In just a few years, the United States cyber insurance market grew from ten insurers to fifty that offer separate CLI policies. Based on information from a recent PwC study, it seems that by 2020 this number is going to triple to seven point five billion dollars.
Understanding CLI policies
The majority of CLI policies you can currently buy provide a mixture of 2 kinds of insurance coverage. They include first party coverage (which covers a company’s direct losses) and third party coverage (which protects the company against claims from partners and clients).
On top of offering financial coverage, it seems that insurers also provide post breach and management services, such as remediation tools, and loss prevention measures.
Assessing risk and the difficulties involved in it
While other policies may be available in a standard form, that is not the case with CLI policies and that’s because they are adapted to each company’s needs. In fact, before an insurer is going to offer a company its services, it needs to first of all understand the potential buyer’s risk profile. In order to set a premium, the insurer will analyze the scale of the business, its overall security posture, the number of stores it has, and the sensitive nature of the information it handles.
Quantifying a company’s risks and posture though is a tad difficult. The historical data concerning a client’s losses may be lacking and there is also very little visibility into a potential customer’s ability of handling future and past cyber breaches. Because of that, many insurance companies offering cyber insurance need to be cautious about whom they decide to insure. In some cases, in order to protect themselves, they may even refuse clients that don’t meet their standards. In terms of premiums, they’re can be high.
Even if the buyer does take all the precautions required by the insurer, that doesn’t mean that they’re one hundred percent protect from such attacks. We just have to remember the Anthem attack, which is the 2nd biggest health insurer in the United States. The cyber attack launched on it could cost the company upwards of one billion dollars, but their policy only covers about two hundred million dollars in losses.
This is a clear example of why it’s so difficult for insurance companies to determine the premium amount they should charge to companies looking to buy cyber insurance.
Since there is a lot of uncertainty when it comes to establishing a company’s risk, the market would certainly need to consider using risk assessment tools which can help insured organizations and insurance companies to better determine a buyer’s risk posture. Risk assessment and scoring can be easily performed with a wide range of automatic tools and what’s great about this is that it can make the insurance market a bit more transparent. To include some examples of companies in this space, they are PivotPoint Risk Analytics, Security Scorecard, but also BitSight Technologies.
The market is still going to welcome many more vendors according to experts. For instance, QuadMetrics has started operating in the field already, even if they’re just a small startup based in the United States. They help underwriters in the process of setting premiums for companies that want to buy a CLI policy based on a prediction-based cyber security risk analysis.

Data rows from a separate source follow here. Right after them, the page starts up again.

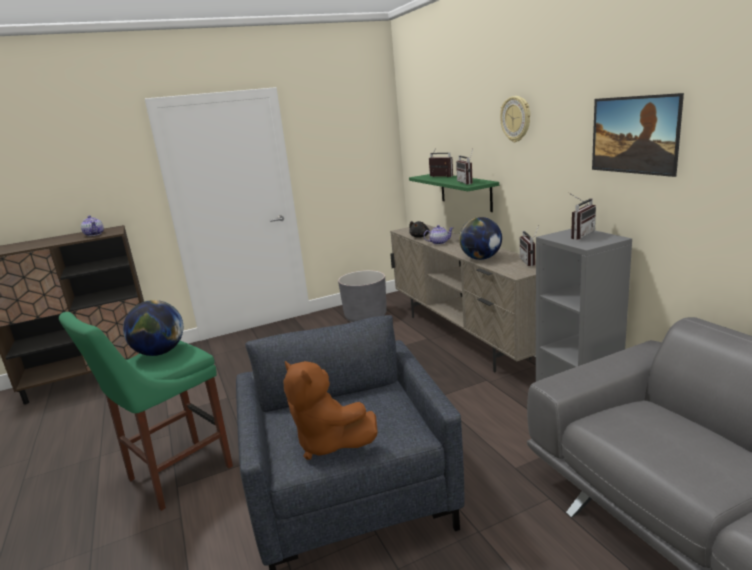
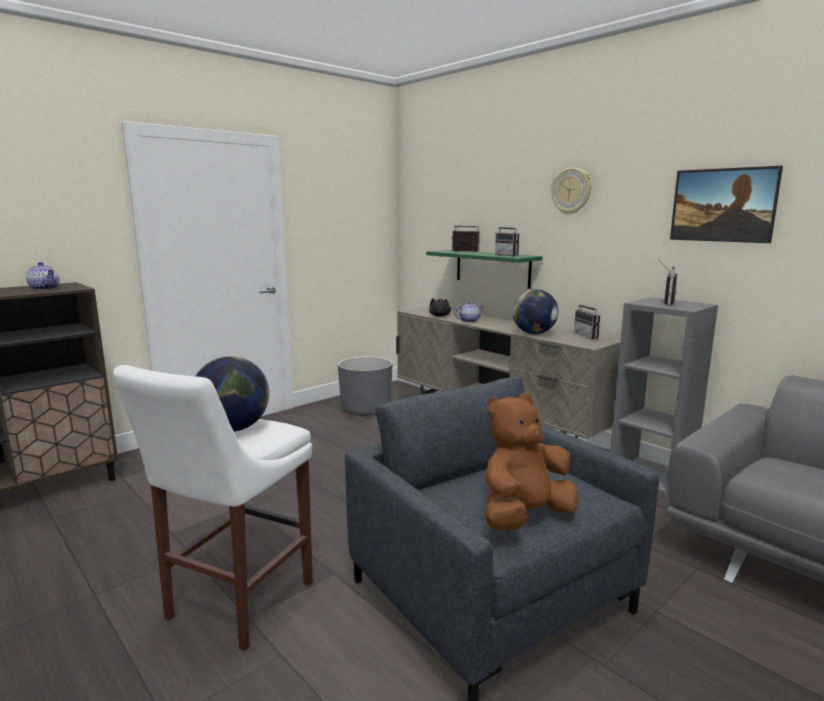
camera: 20 degrees left, 5 degrees down
(175, 475) = (235, 604): green stool -> white stool
(328, 443) = (524, 517): brown plush toy -> brown plush toy turned 120 degrees clockwise

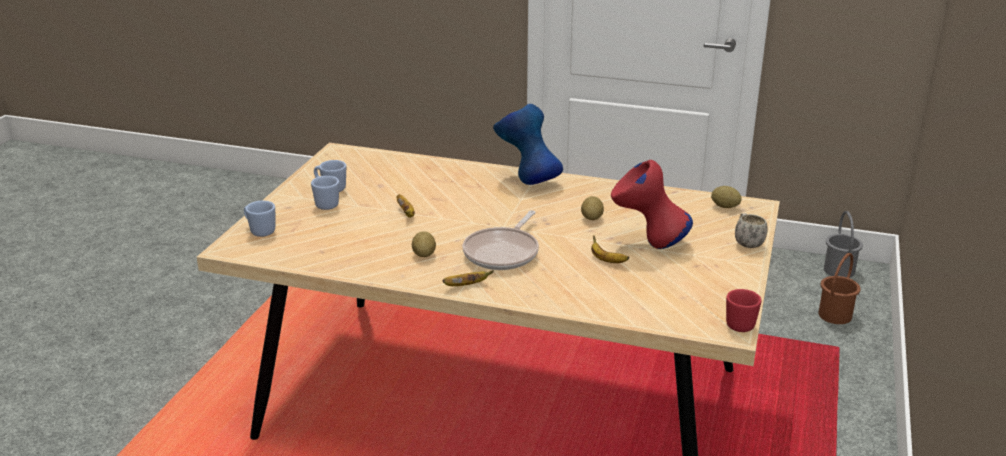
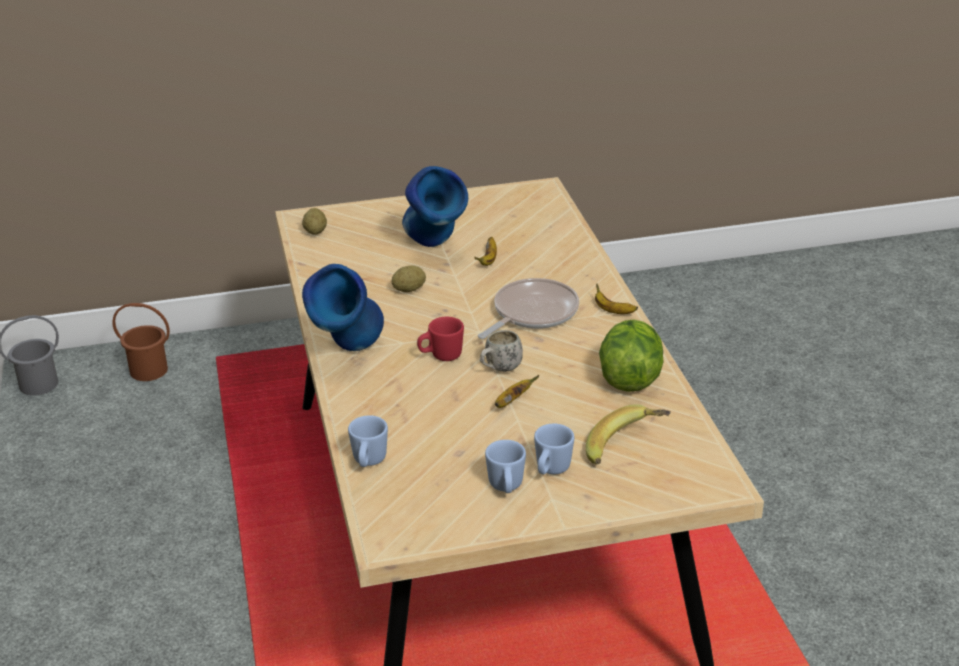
camera: 120 degrees left, 5 degrees up
(259, 231) = (663, 485): blue mug -> blue mug (368, 462)
(306, 232) = (626, 449): none -> banana
(373, 259) = (629, 378): none -> lettuce
(424, 254) = (586, 354): potato -> none
(503, 252) = (532, 313): frying pan -> frying pan turned 45 degrees counterclockwise
(648, 244) = (435, 249): red vase -> blue vase
(740, 323) = (526, 187): red mug -> red mug (441, 356)
(746, 242) = (384, 208): white mug -> white mug (499, 369)

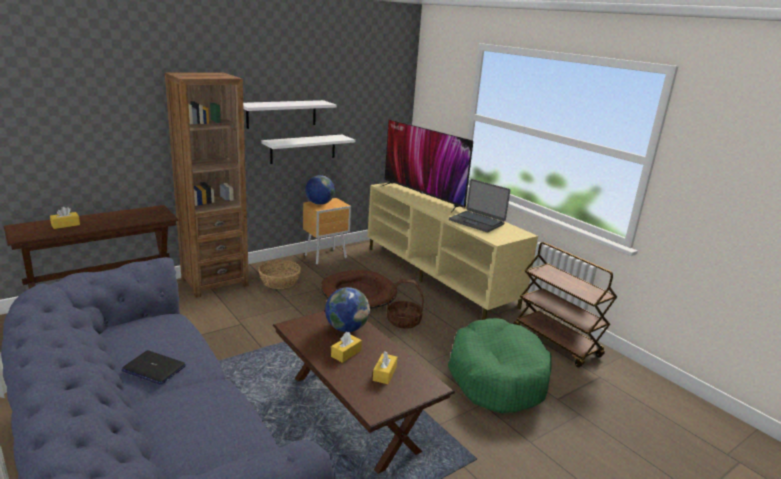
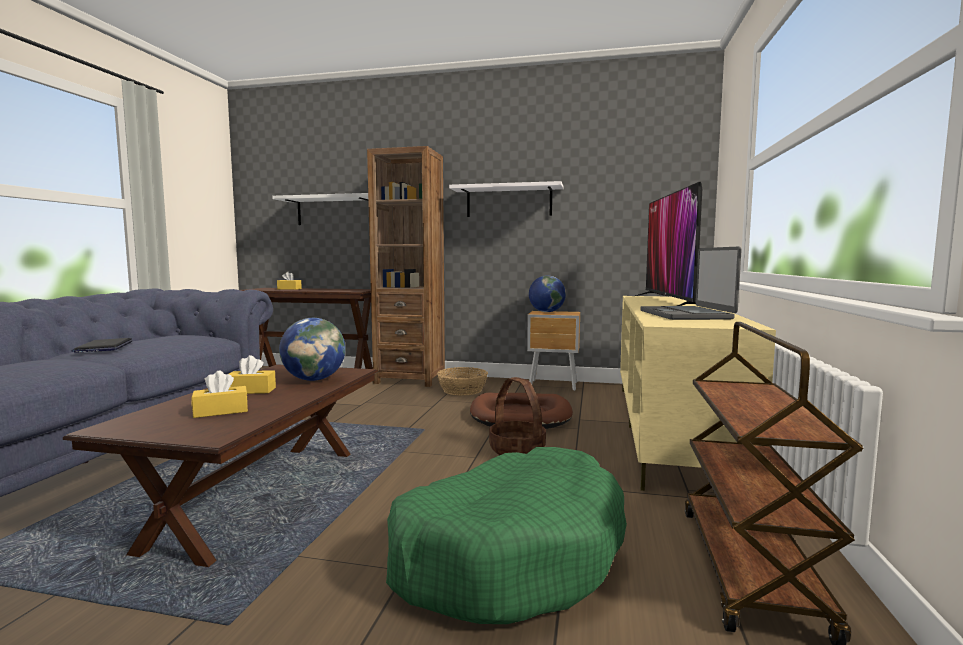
camera: 50 degrees right, 15 degrees down
(303, 148) = (536, 244): white shelf -> white shelf (334, 211)

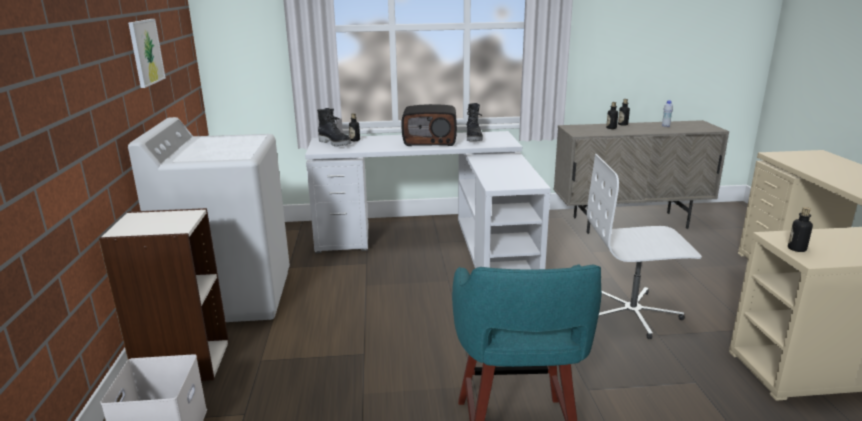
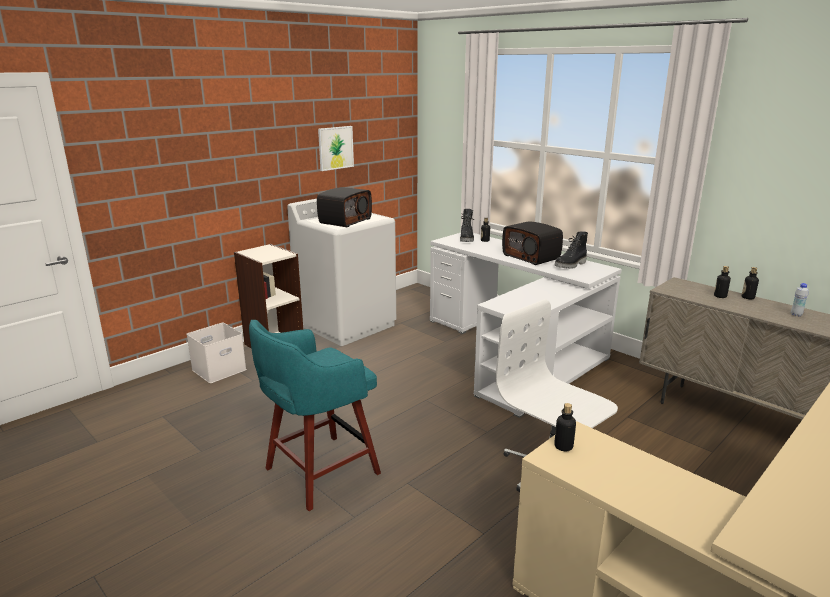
camera: 50 degrees right, 0 degrees up
(226, 149) = (344, 221): none -> radio

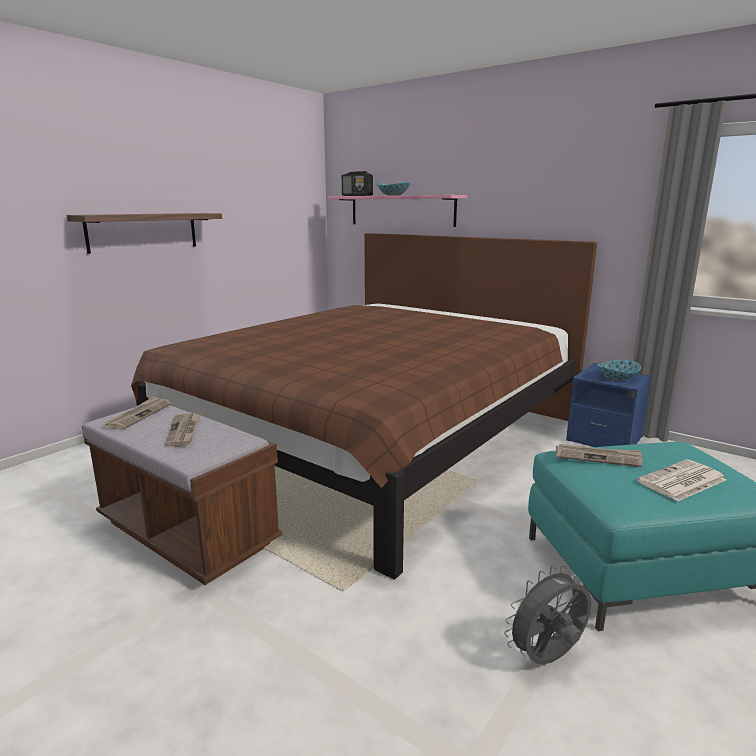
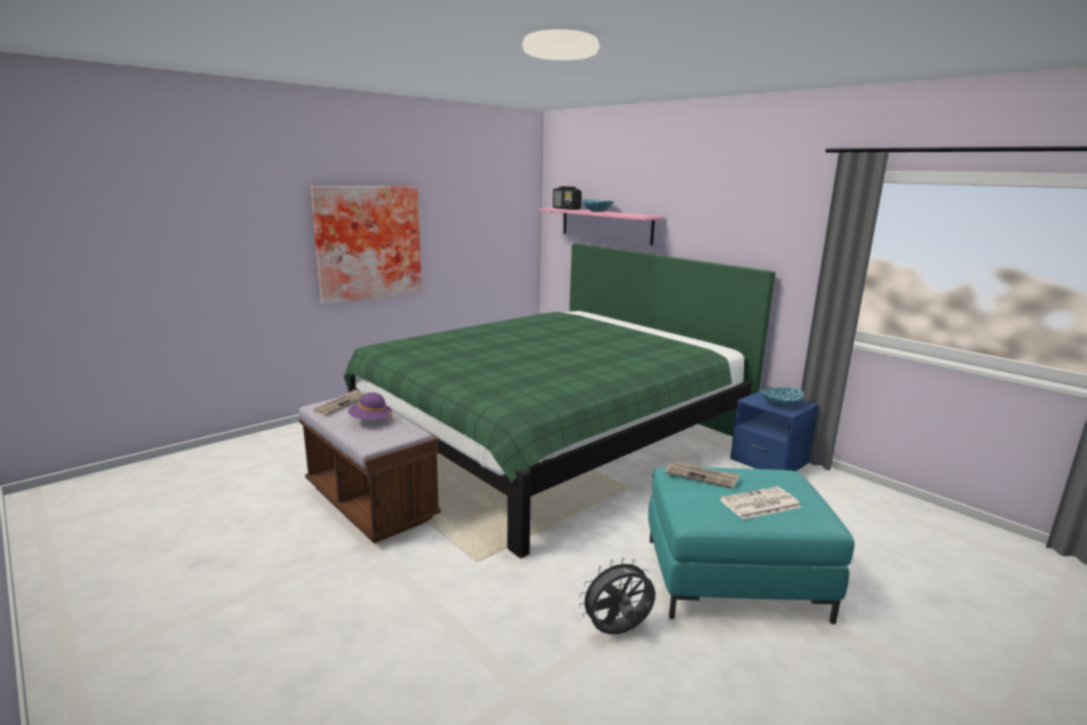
camera: 10 degrees right, 0 degrees up
(143, 231) = (368, 242): shelf -> picture
(184, 431) = (370, 421): newspaper -> purple hat
(374, 437) = (551, 438): brown bed -> green bed

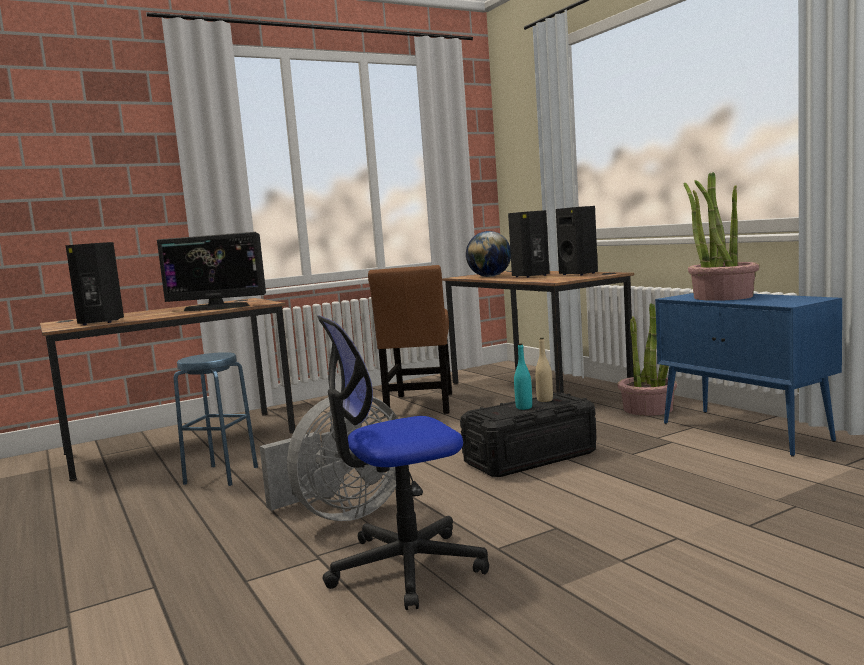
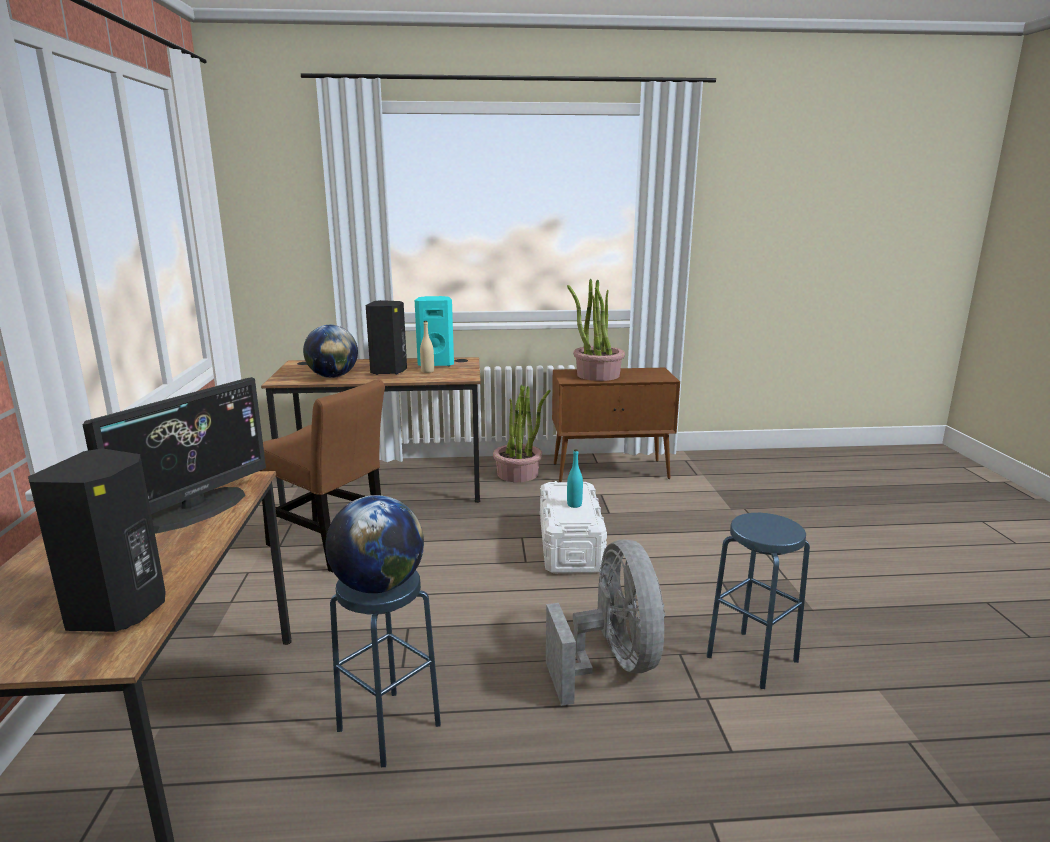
camera: 65 degrees left, 10 degrees up
(199, 358) = (378, 586): none -> globe
(406, 567) = (752, 659): office chair -> blue stool
(531, 457) = (570, 546): black storage box -> white storage box
(545, 400) = (563, 493): beige bottle -> beige bottle (427, 371)
(579, 274) = (436, 363): black speaker -> turquoise speaker
(745, 432) = (611, 471): blue cabinet -> brown cabinet

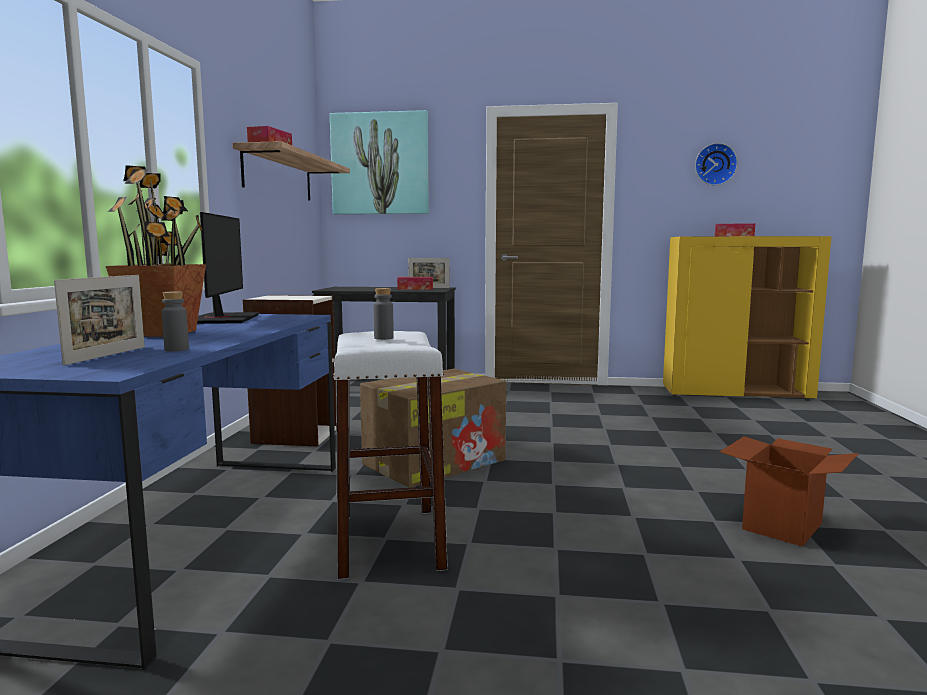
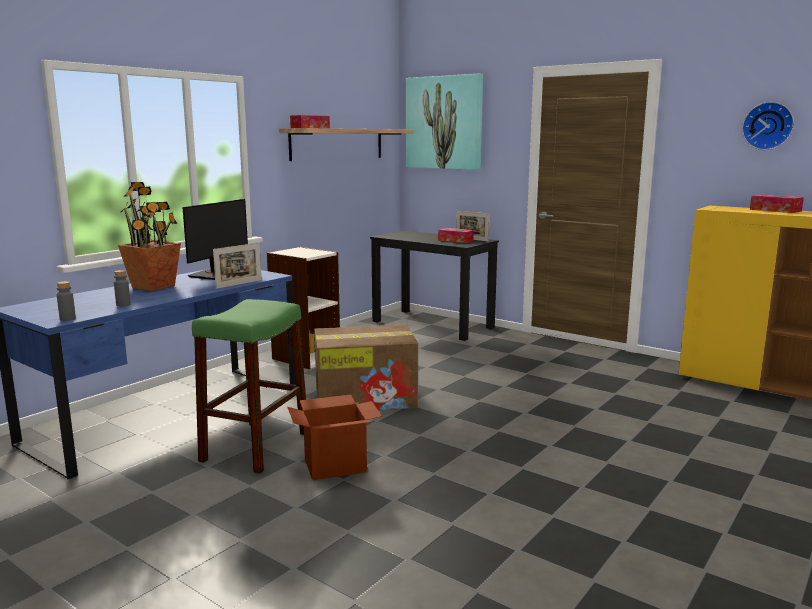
camera: 30 degrees right, 5 degrees up
(107, 355) = (85, 305): picture frame -> picture frame (239, 284)
(383, 338) = (254, 308): grey bottle -> grey bottle (67, 319)
(389, 541) = (255, 447): white stool -> green stool
(782, 526) = (537, 512): cardboard box -> cardboard box (335, 466)

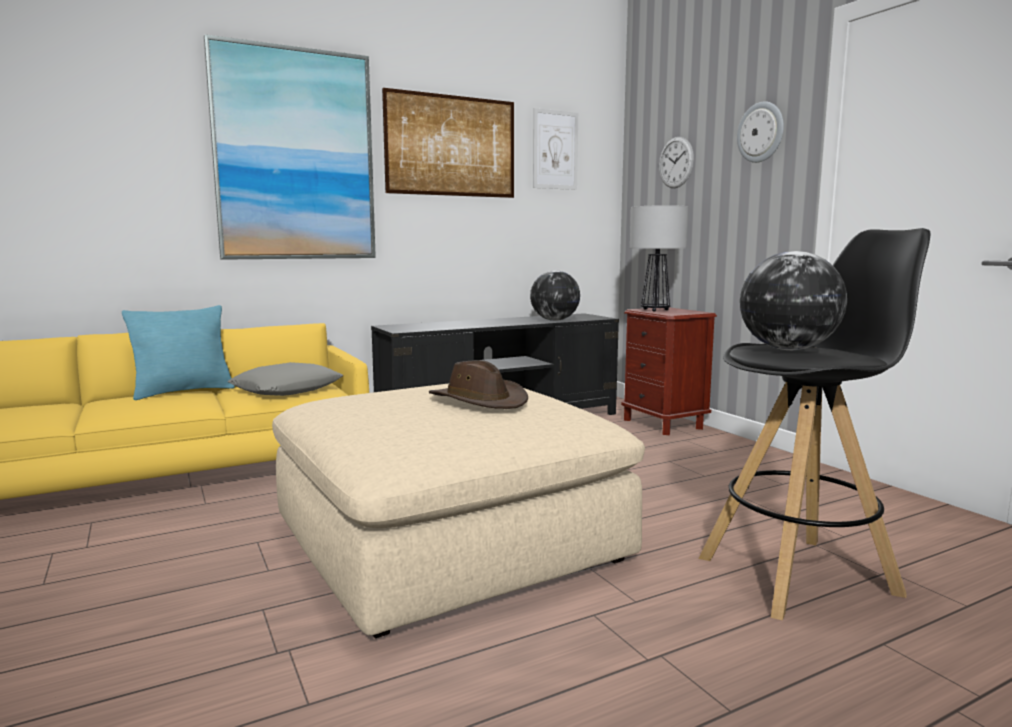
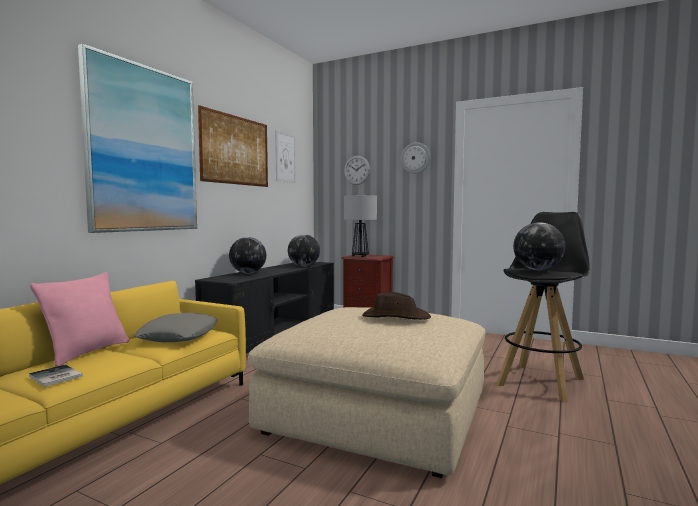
camera: 35 degrees left, 5 degrees down
(112, 408) = (54, 377): none -> book
(183, 392) = (87, 352): turquoise pillow -> pink pillow
(452, 323) = (248, 273): none -> globe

There’s also a good chance that we are going to see many insurers open cyber security departments and both post breach and pre breach services, including forensics, incident response, but also monitoring and security architectural analysis. When this will happen, a lot of insurers are going to hire cyber security experts.
This can have a very positive impact on the entire cyber security ecosystem. Especially when it comes to organizations offering services and products that can be easily incorporated into the strategies of cyber insurance providers.
For now, one thing is for sure: The way cyber risk is perceived is always changing and if a company wants to reduce its exposure to cyber breaches, they need to get a CLI policy as soon as possible.